• Exercise instructions: Reproduce all the rows below word for word, omitting the pictures.

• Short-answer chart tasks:
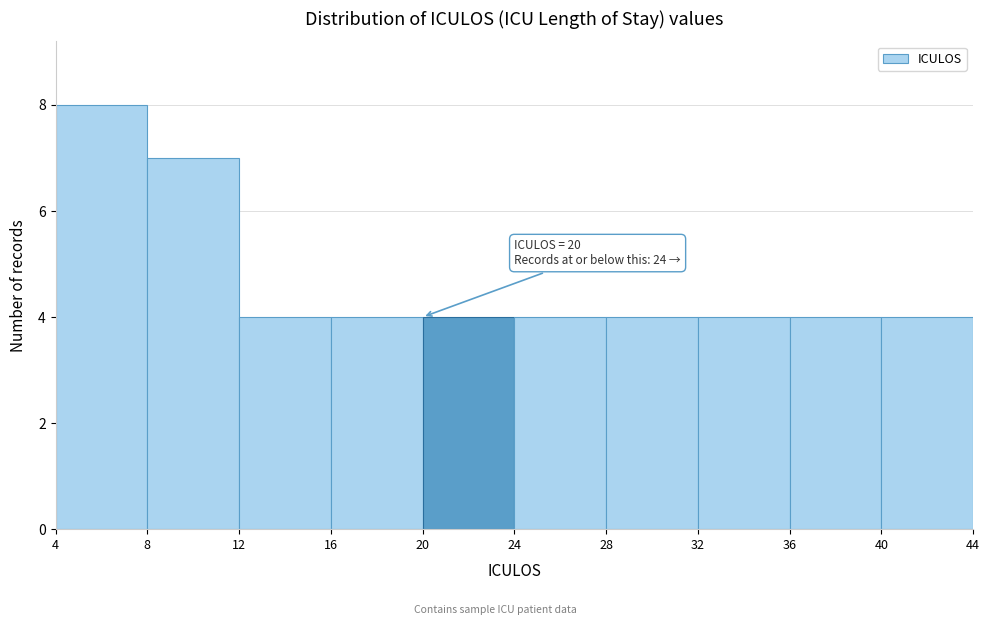

Over which range of the x-axis is the bar tallest?

4 to 8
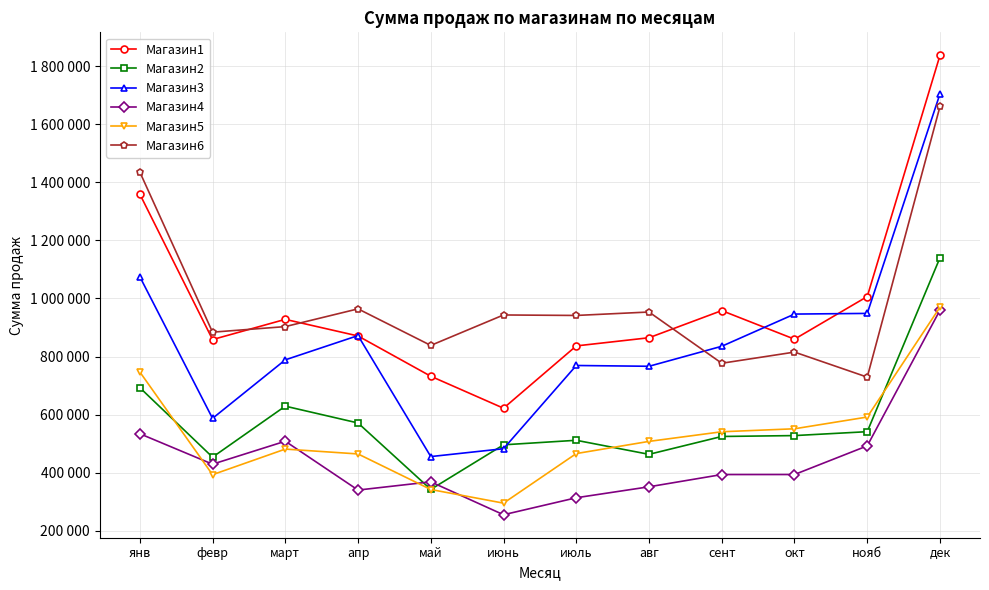

What position from the right is нояб?

2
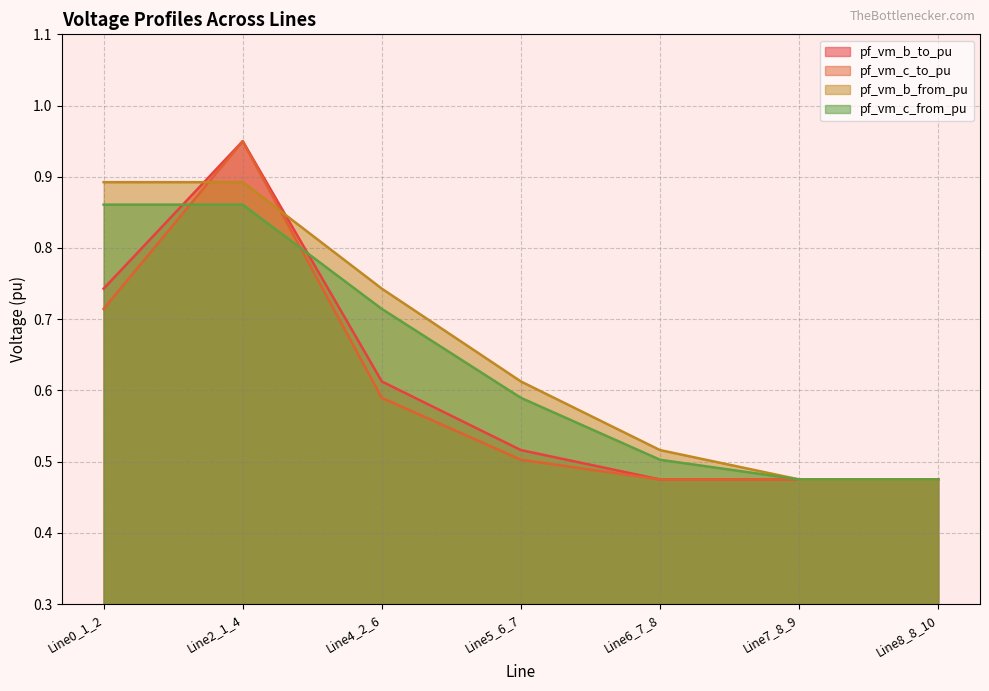

At how many categories does at least one series exceed 0?

7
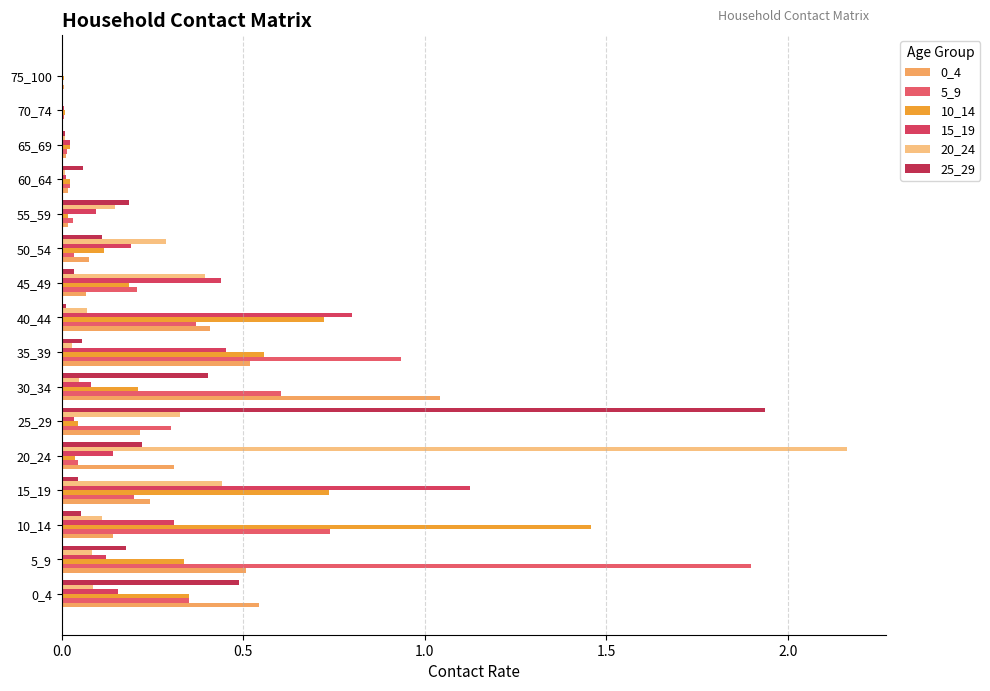

Count the number of data series in this chart.

6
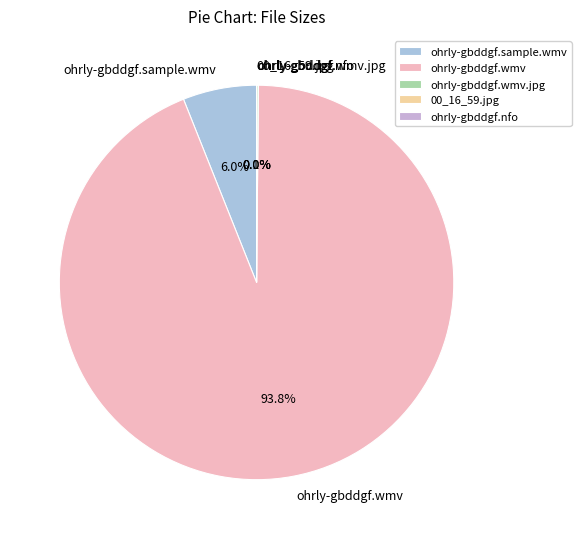

What portion of the pie excludes ohrly-gbddgf.sample.wmv?

94.0%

• Solution:
Over which range of the x-axis is the bar tallest?

4 to 8

What position from the right is нояб?

2

At how many categories does at least one series exceed 0?

7

Count the number of data series in this chart.

6

What portion of the pie excludes ohrly-gbddgf.sample.wmv?

94.0%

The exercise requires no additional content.